Intersections of forms of identity can either enhance privilege or decrease its effects. Psychological analysis has found that people tend to frame their lives on different elements of their identity and therefore frame their lives through the privilege they do or do not have. However, this analysis also found that this framing was stronger amongst certain nationalities, suggesting that identity and privilege may be more central in certain countries. Often people construct themselves in relation to the majority, so ties to identity and therefore degrees of privilege can be stronger for more marginalized groups.

Forms of privilege one might have can actually be decreased by the presence of other factors. For example, the feminization of a gay man may reduce his male privilege in addition to already lacking heterosexual privilege. When acknowledging privilege, multifaceted situations must be understood individually. Privilege is a nuanced notion and an intersectional understanding helps bridge gaps in the original analysis.

== Criticism ==
The concept of privilege has been criticized for ignoring relative differences among groups. For example, Lawrence Blum argued that in American culture there are status differences among Chinese, Japanese, Indians, Koreans, and Cambodians, and among African Americans, black immigrants from the Caribbean, and black immigrants from Africa.

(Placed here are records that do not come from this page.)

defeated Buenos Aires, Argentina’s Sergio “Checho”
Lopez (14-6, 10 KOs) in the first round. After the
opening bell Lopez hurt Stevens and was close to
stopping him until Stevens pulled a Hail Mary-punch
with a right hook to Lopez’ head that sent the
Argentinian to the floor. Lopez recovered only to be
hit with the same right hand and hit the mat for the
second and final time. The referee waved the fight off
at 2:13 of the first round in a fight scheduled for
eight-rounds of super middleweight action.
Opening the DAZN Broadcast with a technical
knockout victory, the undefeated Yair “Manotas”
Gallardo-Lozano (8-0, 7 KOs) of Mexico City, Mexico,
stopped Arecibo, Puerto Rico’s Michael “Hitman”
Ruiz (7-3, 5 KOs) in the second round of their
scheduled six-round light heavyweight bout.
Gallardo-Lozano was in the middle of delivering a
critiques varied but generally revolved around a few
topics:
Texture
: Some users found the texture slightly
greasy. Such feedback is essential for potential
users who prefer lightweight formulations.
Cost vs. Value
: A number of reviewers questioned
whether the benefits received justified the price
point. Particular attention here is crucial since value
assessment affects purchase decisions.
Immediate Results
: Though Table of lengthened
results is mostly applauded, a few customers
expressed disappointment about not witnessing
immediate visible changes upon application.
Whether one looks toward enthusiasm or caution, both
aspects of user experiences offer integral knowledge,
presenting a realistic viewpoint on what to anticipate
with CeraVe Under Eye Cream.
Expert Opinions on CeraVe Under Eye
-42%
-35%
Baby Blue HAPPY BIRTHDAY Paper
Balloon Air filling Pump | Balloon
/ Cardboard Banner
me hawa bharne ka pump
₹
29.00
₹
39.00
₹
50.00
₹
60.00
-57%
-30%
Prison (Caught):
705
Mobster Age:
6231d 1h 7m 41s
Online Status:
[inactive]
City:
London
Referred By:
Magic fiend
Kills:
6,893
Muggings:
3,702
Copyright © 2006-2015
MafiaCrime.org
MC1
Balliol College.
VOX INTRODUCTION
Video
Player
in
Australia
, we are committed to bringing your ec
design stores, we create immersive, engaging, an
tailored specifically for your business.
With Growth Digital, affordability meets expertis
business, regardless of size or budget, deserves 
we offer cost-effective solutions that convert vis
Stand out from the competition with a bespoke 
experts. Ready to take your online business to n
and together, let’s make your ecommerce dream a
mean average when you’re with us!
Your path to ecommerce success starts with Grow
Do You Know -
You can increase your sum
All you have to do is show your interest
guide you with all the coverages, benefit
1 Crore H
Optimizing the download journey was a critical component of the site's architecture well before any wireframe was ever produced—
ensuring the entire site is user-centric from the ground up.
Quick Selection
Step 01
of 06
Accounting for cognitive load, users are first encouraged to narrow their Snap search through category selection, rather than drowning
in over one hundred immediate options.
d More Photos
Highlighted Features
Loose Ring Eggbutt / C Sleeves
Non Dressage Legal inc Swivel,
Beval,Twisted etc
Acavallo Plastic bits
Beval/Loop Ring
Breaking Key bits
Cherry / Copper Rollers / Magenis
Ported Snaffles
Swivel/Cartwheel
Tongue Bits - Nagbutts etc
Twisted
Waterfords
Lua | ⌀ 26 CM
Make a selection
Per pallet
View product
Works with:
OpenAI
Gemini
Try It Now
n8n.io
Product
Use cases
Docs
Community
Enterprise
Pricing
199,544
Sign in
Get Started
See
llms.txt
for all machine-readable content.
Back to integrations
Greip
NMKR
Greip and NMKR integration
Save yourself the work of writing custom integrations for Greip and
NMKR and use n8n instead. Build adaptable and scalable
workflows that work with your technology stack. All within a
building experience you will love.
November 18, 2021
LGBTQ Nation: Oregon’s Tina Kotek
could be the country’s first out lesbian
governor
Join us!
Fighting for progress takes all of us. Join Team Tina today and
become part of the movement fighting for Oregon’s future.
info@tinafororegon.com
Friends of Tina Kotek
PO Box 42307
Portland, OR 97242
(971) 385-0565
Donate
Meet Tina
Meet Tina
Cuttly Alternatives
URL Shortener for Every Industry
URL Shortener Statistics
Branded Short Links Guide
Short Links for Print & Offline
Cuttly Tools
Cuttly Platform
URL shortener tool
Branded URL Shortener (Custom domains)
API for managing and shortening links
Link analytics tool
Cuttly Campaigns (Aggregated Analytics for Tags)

Blum agreed that privilege exists and is systemic yet nonetheless criticized the label itself, saying that the word "privilege" implies luxuries rather than rights, and arguing that some benefits of privilege such as unimpeded access to education and housing would be better understood as rights; Blum suggested that privilege theory should distinguish between "spared injustice" and "unjust enrichment" as some effects of being privileged are the former and others the latter. Blum also argued that privilege can end up homogenising both privileged and non-privileged groups when in fact it needs to take account the role of interacting effects and an individual's multiple group identities. "White privilege", Michael Monahan argued, would be more accurately described as the advantages gained by whites through historical disenfranchisement of non-whites rather than something that gives whites privilege above and beyond normal human status.

Psychologist Erin Cooley reported in a study published in 2019 that reading about white privilege decreased social liberals' sympathy for poor whites and increased their will to punish/blame but did not increase their sympathy for poor blacks.

The existence of privilege across various categories leads to variation in experiences within specific privileged groups, raising concerns about the legitimacy of privilege hazard. Jamie Abrams' article challenges the notion of privilege, discussing how efforts solely focused on highlighting male privilege may inadvertently reinforce existing cultural norms and fail to foster inclusivity. This perspective underscores the complexity of addressing systemic privilege, emphasizing the need to reshape societal norms and institutional structures. Herb Goldberg's book sheds light on how the idea of male privilege and power has hurt men's personal self-realization.